Métro Au niveau collégial, des perfectionnements dans le développement d’applications pour appareils mobiles sont offerts à ceux qui ont déjà une formation et une expérience minimale en informatique.

Il est difficile de recruter des informaticiens spécialistes des applications pour les téléphones intelligents et les tablettes numériques.

La première version mont­réalaise du Droidcon, un événement destiné aux développeurs d’applications mobiles pour la plateforme Android, sera tenue au Palais des Congrès jeudi et vendredi cette semaine. Son organisatrice, la firme Mirego, attend environ 300 développeurs, qui auront l’occasion d’assister à une cinquantaine de conférences et d’ateliers sur une variété de sujets, dont l’utilisation de la réalité virtuelle et le développement d’applications pour Android TV.

Il était temps qu’on voie apparaître chez nous un événement comme celui-là, considérant la croissance spectaculaire du marché des applications mobiles, ces petits logiciels qui équipent nos téléphones intelligents et nos tablettes numériques.

En juillet 2014, Statista estimait à 1 300 000 le nombre d’applications disponibles pour la plateforme Android et à 1200 000 le nombre de celles qui sont destinées à l’iOS d’Apple. Plus de 40 000 nouvelles applications Android et 20 000 iOS sont mises en marché chaque mois, selon une estimation de 2012. Les ventes quotidiennes sur l’App Store (iOS d’Apple) étaient alors de 15 M$US, alors que sur Google Play (Android), elles étaient de 3,5 M$US. Rappelons que les applications mobiles n’existaient pas du tout avant l’apparition des téléphones intelligents en 2007.

Tout porte à croire que cette croissance se maintiendra. Selon les résultats d’une enquête du CEFRIO parus en janvier, 52,3% des adultes au Québec possèdent un téléphone intelligent, une augmentation de presque 17% depuis 2010. Quant aux tablettes numériques, 38,9% des adultes les utilisent, une augmentation de 13% depuis 2013. La croissance du nombre d’appareils mousse évidemment celle des téléchargements d’applications. Toujours selon le CEFRIO, les deux tiers des utilisateurs d’appareils mobiles en téléchargent régulièrement. À l’échelle mondiale, on estime que ces téléchargements pourraient doubler d’ici 2017, pour atteindre 160 milliards annuellement.

Une étude menée en 2013 par Technocompétences permet d’évaluer à 4000 le nombre d’emplois directement liés au développement d’applications mobiles, répartis parmi 226 entreprises du Québec. Tous les employeurs interrogés pour cette étude ont déclaré avoir de grandes difficultés à trouver des informaticiens spécialisés dans le développement d’applications mobiles. Cela n’est guère surprenant, considérant une croissance aussi fulgurante. Les établissements d’enseignement ne pouvaient pas raisonnablement adapter leur offre de formation en informatique aux nouvelles occasions offertes par ce marché.

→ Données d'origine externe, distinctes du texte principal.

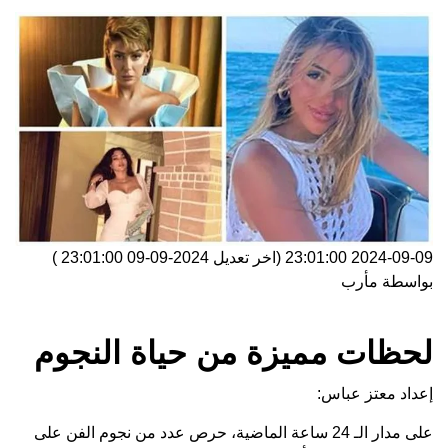
2024-09-09 23:01:00
(اخر تعديل
2024-09-09 23:01:00
)
بواسطة
مأرب
لحظات مميزة من حياة النجوم
إعداد معتز عباس:
على مدار الـ 24 ساعة الماضية، حرص عدد من نجوم الفن على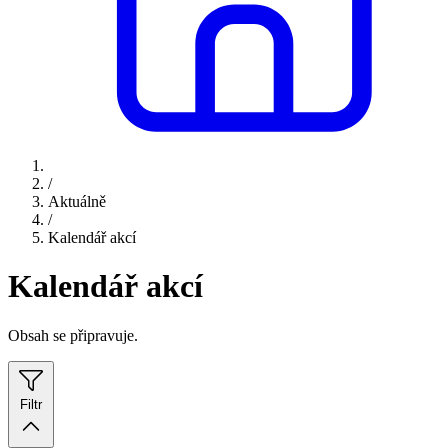
/
Aktuálně
/
Kalendář akcí
Kalendář akcí
Obsah se připravuje.
Filtr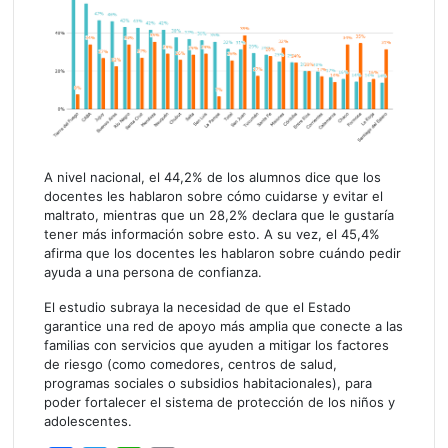
A nivel nacional, el 44,2% de los alumnos dice que los
docentes les hablaron sobre cómo cuidarse y evitar el
maltrato, mientras que un 28,2% declara que le gustaría
tener más información sobre esto. A su vez, el 45,4%
afirma que los docentes les hablaron sobre cuándo pedir
ayuda a una persona de confianza.
El estudio subraya la necesidad de que el Estado
garantice una red de apoyo más amplia que conecte a las
familias con servicios que ayuden a mitigar los factores
de riesgo (como comedores, centros de salud,
programas sociales o subsidios habitacionales), para
poder fortalecer el sistema de protección de los niños y
adolescentes.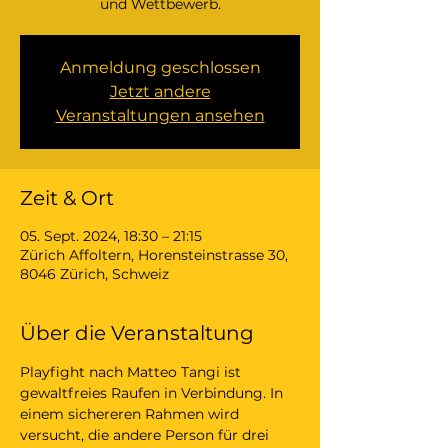
und Wettbewerb.
Anmeldung geschlossen
Jetzt andere
Veranstaltungen ansehen
Zeit & Ort
05. Sept. 2024, 18:30 – 21:15
Zürich Affoltern, Horensteinstrasse 30,
8046 Zürich, Schweiz
Über die Veranstaltung
Playfight nach Matteo Tangi ist 
gewaltfreies Raufen in Verbindung. In 
einem sichereren Rahmen wird 
versucht, die andere Person für drei 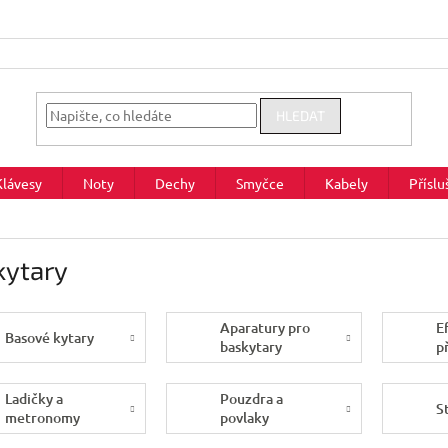
HLEDAT
Klávesy
Noty
Dechy
Smyčce
Kabely
Příslu
kytary
Aparatury pro
E
Basové kytary
baskytary
p
D
b
Ladičky a
Pouzdra a
S
metronomy
povlaky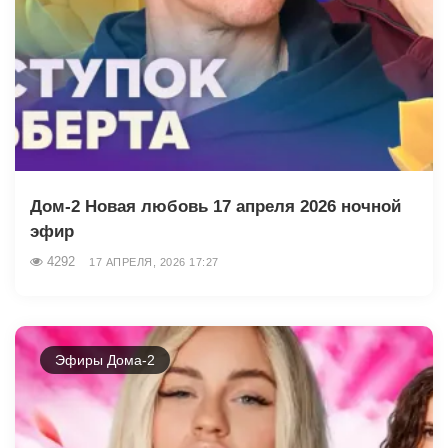
Дом-2 Новая любовь 17 апреля 2026 ночной
эфир
4292
17 АПРЕЛЯ, 2026 17:27
Эфиры Дома-2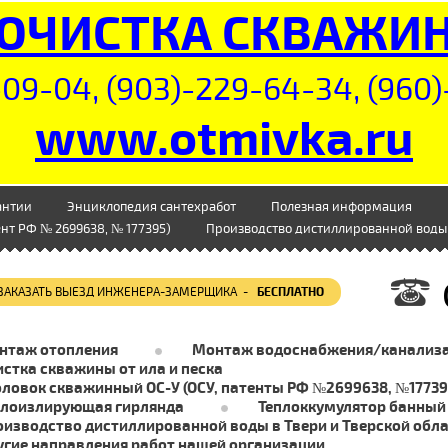
ОЧИСТКА СКВАЖИ
09-04, (903)-229-64-34, (960)
www.otmivka.ru
антии
Энциклопедия сантехработ
Полезная информация
нт РФ № 2699638, № 177395)
Производство дистиллированной воды 
ЗАКАЗАТЬ ВЫЕЗД ИНЖЕНЕРА-ЗАМЕРЩИКА -
БЕСПЛАТНО
нтаж отопления
Монтаж водоснабжения/канализ
стка скважины от ила и песка
оловок скважинный ОС-У (ОСУ, патенты РФ №2699638, №17739
плоизлирующая гирлянда
Теплоккумулятор банный
оизводство дистиллированной воды в Твери и Тверской обл
угие направления работ нашей организации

Cela a changé, heureusement. Au niveau collégial, des perfectionnements dans le développement d’applications pour appareils mobiles sont maintenant offerts à ceux qui ont déjà une formation et une expérience minimale en informatique. Dans la grande région de Montréal, les cégeps André-Laurendeau, Gérald-Godin, Montmorency, Maisonneuve et le Collège Ahuntsic offrent des attestations d’études collégiales (AEC) pertinentes parmi leurs programmes de formation continue. Quant à eux, les jeunes étudiants qui s’intéressent aux applications mobiles devraient suivre une formation initiale en informatique ou en génie logiciel.